Washington (RRC): El presidente de Estados Unidos, Donald J. Trump, afirmó que el acuerdo que su administración está por concretar con Irán representa una ruptura total con la política impulsada años atrás por el expresidente Barack Obama, al asegurar que el nuevo entendimiento impedirá definitivamente que la nación persa acceda a armamento nuclear.
A través de un extenso mensaje difundido públicamente, Trump calificó el Plan de Acción Integral Conjunto (JCPOA), negociado durante la administración de Obama, como «un camino fácil, hermoso y fluido hacia un arma nuclear», asegurando que dicho pacto habría permitido a Irán desarrollar capacidades nucleares militares hace varios años.
«Mi acuerdo con Irán es exactamente lo contrario, un muro hacia ninguna arma nuclear», sostuvo el mandatario estadounidense, quien aseguró que Teherán ya no busca obtener este tipo de armamento y que no lo conseguirá «ya sea mediante compra, desarrollo o cualquier otra forma de obtención».
Trump adelantó que el nuevo acuerdo estaría programado para firmarse de manera inmediata y afirmó que, una vez concretado, el estratégico Estrecho de Ormuz permanecerá abierto para el tránsito internacional, una declaración que podría tener implicaciones relevantes para el comercio energético mundial, debido a que por esa vía marítima circula una parte significativa del petróleo que abastece a los mercados internacionales.
El presidente estadounidense también destacó que la relación de su administración con Irán es «mucho más diferente y mejor» que la mantenida por gobiernos anteriores.
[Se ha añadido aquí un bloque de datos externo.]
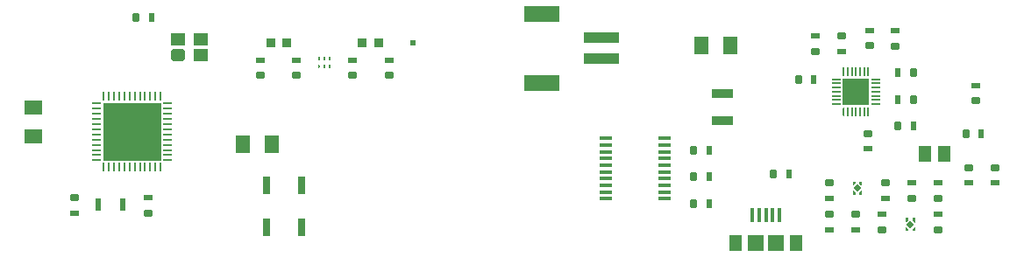
<source format=gtp>
G04*
G04 #@! TF.GenerationSoftware,Altium Limited,Altium Designer,21.3.2 (30)*
G04*
G04 Layer_Color=8421504*
%FSLAX44Y44*%
%MOMM*%
G71*
G04*
G04 #@! TF.SameCoordinates,BB622590-8895-4630-97EF-0A5410F07859*
G04*
G04*
G04 #@! TF.FilePolarity,Positive*
G04*
G01*
G75*
G04:AMPARAMS|DCode=16|XSize=0.4mm|YSize=1.2mm|CornerRadius=0.05mm|HoleSize=0mm|Usage=FLASHONLY|Rotation=90.000|XOffset=0mm|YOffset=0mm|HoleType=Round|Shape=RoundedRectangle|*
%AMROUNDEDRECTD16*
21,1,0.4000,1.1000,0,0,90.0*
21,1,0.3000,1.2000,0,0,90.0*
1,1,0.1000,0.5500,0.1500*
1,1,0.1000,0.5500,-0.1500*
1,1,0.1000,-0.5500,-0.1500*
1,1,0.1000,-0.5500,0.1500*
%
%ADD16ROUNDEDRECTD16*%
%ADD17R,3.5000X1.0000*%
%ADD18R,3.4000X1.5000*%
%ADD19R,0.4800X0.4800*%
%ADD20R,1.8000X1.4000*%
%ADD21R,1.3000X1.5000*%
%ADD22R,1.5000X1.5500*%
%ADD23R,0.4000X1.3500*%
%ADD24R,2.1000X0.9000*%
%ADD25R,2.6000X2.6000*%
%ADD26R,0.8500X0.2000*%
%ADD27R,0.2000X0.8500*%
G04:AMPARAMS|DCode=28|XSize=0.2mm|YSize=0.85mm|CornerRadius=0.05mm|HoleSize=0mm|Usage=FLASHONLY|Rotation=180.000|XOffset=0mm|YOffset=0mm|HoleType=Round|Shape=RoundedRectangle|*
%AMROUNDEDRECTD28*
21,1,0.2000,0.7500,0,0,180.0*
21,1,0.1000,0.8500,0,0,180.0*
1,1,0.1000,-0.0500,0.3750*
1,1,0.1000,0.0500,0.3750*
1,1,0.1000,0.0500,-0.3750*
1,1,0.1000,-0.0500,-0.3750*
%
%ADD28ROUNDEDRECTD28*%
%ADD29P,0.6788X4X360.0*%
%ADD30R,0.2500X0.2200*%
%ADD31R,0.2500X0.2200*%
%ADD32R,0.6000X1.3000*%
%ADD33R,1.4000X1.2000*%
G04:AMPARAMS|DCode=34|XSize=1.2mm|YSize=1.4mm|CornerRadius=0.3mm|HoleSize=0mm|Usage=FLASHONLY|Rotation=90.000|XOffset=0mm|YOffset=0mm|HoleType=Round|Shape=RoundedRectangle|*
%AMROUNDEDRECTD34*
21,1,1.2000,0.8000,0,0,90.0*
21,1,0.6000,1.4000,0,0,90.0*
1,1,0.6000,0.4000,0.3000*
1,1,0.6000,0.4000,-0.3000*
1,1,0.6000,-0.4000,-0.3000*
1,1,0.6000,-0.4000,0.3000*
%
%ADD34ROUNDEDRECTD34*%
%ADD35O,0.2500X0.8500*%
%ADD36R,0.2500X0.8500*%
%ADD37R,0.8500X0.2500*%
%ADD38R,5.6000X5.6000*%
%ADD39R,0.2000X0.3000*%
G04:AMPARAMS|DCode=40|XSize=0.3mm|YSize=0.2mm|CornerRadius=0.05mm|HoleSize=0mm|Usage=FLASHONLY|Rotation=270.000|XOffset=0mm|YOffset=0mm|HoleType=Round|Shape=RoundedRectangle|*
%AMROUNDEDRECTD40*
21,1,0.3000,0.1000,0,0,270.0*
21,1,0.2000,0.2000,0,0,270.0*
1,1,0.1000,-0.0500,-0.1000*
1,1,0.1000,-0.0500,0.1000*
1,1,0.1000,0.0500,0.1000*
1,1,0.1000,0.0500,-0.1000*
%
%ADD40ROUNDEDRECTD40*%
%ADD41R,0.8000X1.7000*%
%ADD42R,1.4000X1.8000*%
%ADD43R,0.9000X0.6000*%
G04:AMPARAMS|DCode=44|XSize=0.6mm|YSize=0.9mm|CornerRadius=0.15mm|HoleSize=0mm|Usage=FLASHONLY|Rotation=270.000|XOffset=0mm|YOffset=0mm|HoleType=Round|Shape=RoundedRectangle|*
%AMROUNDEDRECTD44*
21,1,0.6000,0.6000,0,0,270.0*
21,1,0.3000,0.9000,0,0,270.0*
1,1,0.3000,-0.3000,-0.1500*
1,1,0.3000,-0.3000,0.1500*
1,1,0.3000,0.3000,0.1500*
1,1,0.3000,0.3000,-0.1500*
%
%ADD44ROUNDEDRECTD44*%
%ADD45R,0.6000X0.9000*%
G04:AMPARAMS|DCode=46|XSize=0.6mm|YSize=0.9mm|CornerRadius=0.15mm|HoleSize=0mm|Usage=FLASHONLY|Rotation=0.000|XOffset=0mm|YOffset=0mm|HoleType=Round|Shape=RoundedRectangle|*
%AMROUNDEDRECTD46*
21,1,0.6000,0.6000,0,0,0.0*
21,1,0.3000,0.9000,0,0,0.0*
1,1,0.3000,0.1500,-0.3000*
1,1,0.3000,-0.1500,-0.3000*
1,1,0.3000,-0.1500,0.3000*
1,1,0.3000,0.1500,0.3000*
%
%ADD46ROUNDEDRECTD46*%
%ADD47R,0.8900X0.9400*%
%ADD48R,1.2000X1.5500*%
%ADD49R,1.2000X1.5500*%
G36*
X1339460Y563155D02*
Y560955D01*
X1336960D01*
Y565655D01*
X1339460Y563155D01*
D02*
G37*
G36*
X1345958Y560960D02*
X1343458D01*
Y563160D01*
X1345258Y564960D01*
X1345958D01*
Y560960D01*
D02*
G37*
G36*
X1339458Y571758D02*
X1337657Y569958D01*
X1336958D01*
Y573957D01*
X1339458D01*
Y571758D01*
D02*
G37*
G36*
X1345957Y569958D02*
X1345258D01*
X1343457Y571758D01*
Y573957D01*
X1345957D01*
Y569958D01*
D02*
G37*
G36*
X1390585Y528115D02*
Y525915D01*
X1388085D01*
Y529915D01*
X1388785D01*
X1390585Y528115D01*
D02*
G37*
G36*
X1397085Y525915D02*
X1394585D01*
X1394585Y528115D01*
X1396385Y529915D01*
X1397085Y529915D01*
X1397085Y525915D01*
D02*
G37*
G36*
X1390585Y536713D02*
X1388785Y534913D01*
X1388085Y534913D01*
Y538913D01*
X1390585D01*
Y536713D01*
D02*
G37*
G36*
X1397083Y534217D02*
X1394583Y536717D01*
Y538917D01*
X1397083D01*
Y534217D01*
D02*
G37*
D16*
X1098500Y615793D02*
D03*
X1098500Y609292D02*
D03*
X1098500Y602793D02*
D03*
X1098500Y596292D02*
D03*
Y589793D02*
D03*
Y583293D02*
D03*
Y576792D02*
D03*
X1098500Y570293D02*
D03*
X1098500Y563792D02*
D03*
X1098500Y557293D02*
D03*
X1155500Y615793D02*
D03*
X1155500Y609292D02*
D03*
X1155500Y602793D02*
D03*
X1155500Y596292D02*
D03*
Y589793D02*
D03*
Y583293D02*
D03*
Y576792D02*
D03*
X1155500Y570293D02*
D03*
X1155500Y563792D02*
D03*
X1155500Y557293D02*
D03*
D17*
X1094500Y713000D02*
D03*
Y693000D02*
D03*
D18*
X1037000Y736500D02*
D03*
Y669500D02*
D03*
D19*
X912000Y708000D02*
D03*
D20*
X546000Y618000D02*
D03*
Y646000D02*
D03*
D21*
X1425500Y601000D02*
D03*
X1406500D02*
D03*
D22*
X1263000Y514500D02*
D03*
X1243000D02*
D03*
D23*
X1266000Y541500D02*
D03*
X1259500D02*
D03*
X1253000D02*
D03*
X1246500D02*
D03*
X1240000D02*
D03*
D24*
X1211000Y659000D02*
D03*
Y633000D02*
D03*
D25*
X1340000Y661000D02*
D03*
D26*
X1320750Y649000D02*
D03*
Y653000D02*
D03*
Y657000D02*
D03*
Y661000D02*
D03*
Y665000D02*
D03*
Y669000D02*
D03*
Y673000D02*
D03*
X1359250D02*
D03*
Y669000D02*
D03*
Y665000D02*
D03*
Y661000D02*
D03*
Y657000D02*
D03*
Y653000D02*
D03*
Y649000D02*
D03*
D27*
X1328000Y680250D02*
D03*
X1332000D02*
D03*
X1336000D02*
D03*
X1340000D02*
D03*
X1344000D02*
D03*
X1348000D02*
D03*
X1352000D02*
D03*
Y641750D02*
D03*
X1348000D02*
D03*
X1344000D02*
D03*
X1340000D02*
D03*
X1336000D02*
D03*
X1332000D02*
D03*
D28*
X1328000D02*
D03*
D29*
X1392585Y532413D02*
D03*
X1341458Y567460D02*
D03*
D30*
X1395835Y527013D02*
D03*
X1389335Y527013D02*
D03*
Y537813D02*
D03*
X1344707Y562060D02*
D03*
Y572860D02*
D03*
X1338208D02*
D03*
D31*
X1395833Y537817D02*
D03*
X1338210Y562055D02*
D03*
D32*
X632270Y551646D02*
D03*
X608270D02*
D03*
D33*
X707000Y712000D02*
D03*
Y696000D02*
D03*
X685000Y712000D02*
D03*
D34*
Y696000D02*
D03*
D35*
X613500Y587750D02*
D03*
D36*
X618500D02*
D03*
X623500D02*
D03*
X628500D02*
D03*
X633500D02*
D03*
X638500Y587750D02*
D03*
X643500D02*
D03*
X648500Y587750D02*
D03*
X653500D02*
D03*
X658500D02*
D03*
X663500D02*
D03*
X668500D02*
D03*
Y656250D02*
D03*
X663500D02*
D03*
X658500D02*
D03*
X653500D02*
D03*
X648500D02*
D03*
X643500Y656250D02*
D03*
X638500D02*
D03*
X633500Y656250D02*
D03*
X628500D02*
D03*
X623500D02*
D03*
X618500D02*
D03*
X613500D02*
D03*
D37*
X675250Y594500D02*
D03*
Y599500D02*
D03*
Y604500D02*
D03*
Y609500D02*
D03*
Y614500D02*
D03*
X675250Y619500D02*
D03*
Y624500D02*
D03*
X675250Y629500D02*
D03*
Y634500D02*
D03*
Y639500D02*
D03*
Y644500D02*
D03*
Y649500D02*
D03*
X606750D02*
D03*
Y644500D02*
D03*
Y639500D02*
D03*
Y634500D02*
D03*
Y629500D02*
D03*
X606750Y624500D02*
D03*
Y619500D02*
D03*
X606750Y614500D02*
D03*
Y609500D02*
D03*
Y604500D02*
D03*
Y599500D02*
D03*
Y594500D02*
D03*
D38*
X641000Y622000D02*
D03*
D39*
X827000Y693000D02*
D03*
Y685000D02*
D03*
X832000D02*
D03*
X822000Y693000D02*
D03*
X832000D02*
D03*
D40*
X822000Y685000D02*
D03*
D41*
X771000Y530000D02*
D03*
X805000D02*
D03*
X771000Y570000D02*
D03*
X805000D02*
D03*
D42*
X748000Y610000D02*
D03*
X776000D02*
D03*
X1219000Y706000D02*
D03*
X1191000D02*
D03*
D43*
X1352000Y605500D02*
D03*
X1378000Y720000D02*
D03*
X1456000Y667043D02*
D03*
X1353000Y720498D02*
D03*
X1326333Y700000D02*
D03*
X1419628Y541915D02*
D03*
X1419585Y572957D02*
D03*
X1394043D02*
D03*
X1365543Y541915D02*
D03*
X1314458Y526915D02*
D03*
X1340000D02*
D03*
X1368500Y557957D02*
D03*
X1300457Y715000D02*
D03*
X800000Y691708D02*
D03*
X765000D02*
D03*
X854000D02*
D03*
X889000D02*
D03*
X1314415Y557957D02*
D03*
X1449000Y572500D02*
D03*
X1474543D02*
D03*
X585000Y543500D02*
D03*
X656793Y558500D02*
D03*
D44*
X1352000Y620500D02*
D03*
X1378000Y705000D02*
D03*
X1456000Y652043D02*
D03*
X1353000Y705498D02*
D03*
X1326333Y715000D02*
D03*
X1419628Y526915D02*
D03*
X1419585Y557957D02*
D03*
X1394043D02*
D03*
X1365542Y526915D02*
D03*
X1314458Y541915D02*
D03*
X1340000D02*
D03*
X1368500Y572957D02*
D03*
X1300457Y700000D02*
D03*
X800000Y676708D02*
D03*
X765000D02*
D03*
X854000Y676708D02*
D03*
X889000Y676708D02*
D03*
X1314415Y572957D02*
D03*
X1449000Y587500D02*
D03*
X1474543D02*
D03*
X585000Y558500D02*
D03*
X656793Y543500D02*
D03*
D45*
X1275500Y581000D02*
D03*
X1461042Y620000D02*
D03*
X1299500Y673000D02*
D03*
X1380499Y679189D02*
D03*
X1380500Y653542D02*
D03*
X1395500Y628000D02*
D03*
X1198500Y552293D02*
D03*
Y578750D02*
D03*
Y604293D02*
D03*
X659500Y733000D02*
D03*
D46*
X1260500Y581000D02*
D03*
X1446042Y620000D02*
D03*
X1284500Y673000D02*
D03*
X1395499Y679189D02*
D03*
X1395500Y653542D02*
D03*
X1380500Y628000D02*
D03*
X1183500Y552293D02*
D03*
Y578750D02*
D03*
Y604293D02*
D03*
X644500Y733000D02*
D03*
D47*
X775000Y708000D02*
D03*
X790700D02*
D03*
X863150D02*
D03*
X878850D02*
D03*
D48*
X1282005Y514505D02*
D03*
D49*
X1224005Y514505D02*
D03*
M02*

</source>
En ese contexto, volvió a cuestionar la estrategia de Obama, al recordar los recursos económicos liberados durante aquel periodo, incluyendo los controvertidos 1 mil 700 millones de dólares entregados en efectivo como parte de diversos acuerdos bilaterales.
«A diferencia de los cientos de miles de millones de dólares en pagos de Obama a ellos, ningún dinero cambiará de manos», enfatizó.
Uno de los aspectos más llamativos del mensaje fue la referencia a una eventual intervención para retirar y destruir el material nuclear iraní almacenado en instalaciones subterráneas.
Trump aseguró que, cuando las condiciones lo permitan, Estados Unidos ingresará para extraer el denominado «polvo nuclear», el cual, según sus palabras, permanece enterrado profundamente bajo montañas de granito. Atribuyó esa capacidad a los bombarderos estratégicos B-2 y a sus tripulaciones, señalando que dicho material sería mezclado y destruido, ya sea en territorio iraní o estadounidense.
Pese al tono desafiante de parte de su declaración, el mandatario concluyó expresando su deseo de construir una nueva etapa de cooperación con Irán y con el resto de Medio Oriente.
«Esperamos con interés trabajar con Irán, y con todo el Medio Oriente, en el futuro lejano», indicó.
No obstante, también lanzó una advertencia al señalar que, si el proceso diplomático fracasa, Estados Unidos cuenta con «la alternativa definitiva», una frase que ha sido interpretada por analistas internacionales como una alusión al uso de la fuerza militar.
Las declaraciones del presidente Trump vuelven a colocar en el centro del debate internacional el futuro del programa nuclear iraní, la estabilidad geopolítica en Medio Oriente y el papel que Washington desempeñará en una de las regiones más sensibles para la seguridad y la economía mundial.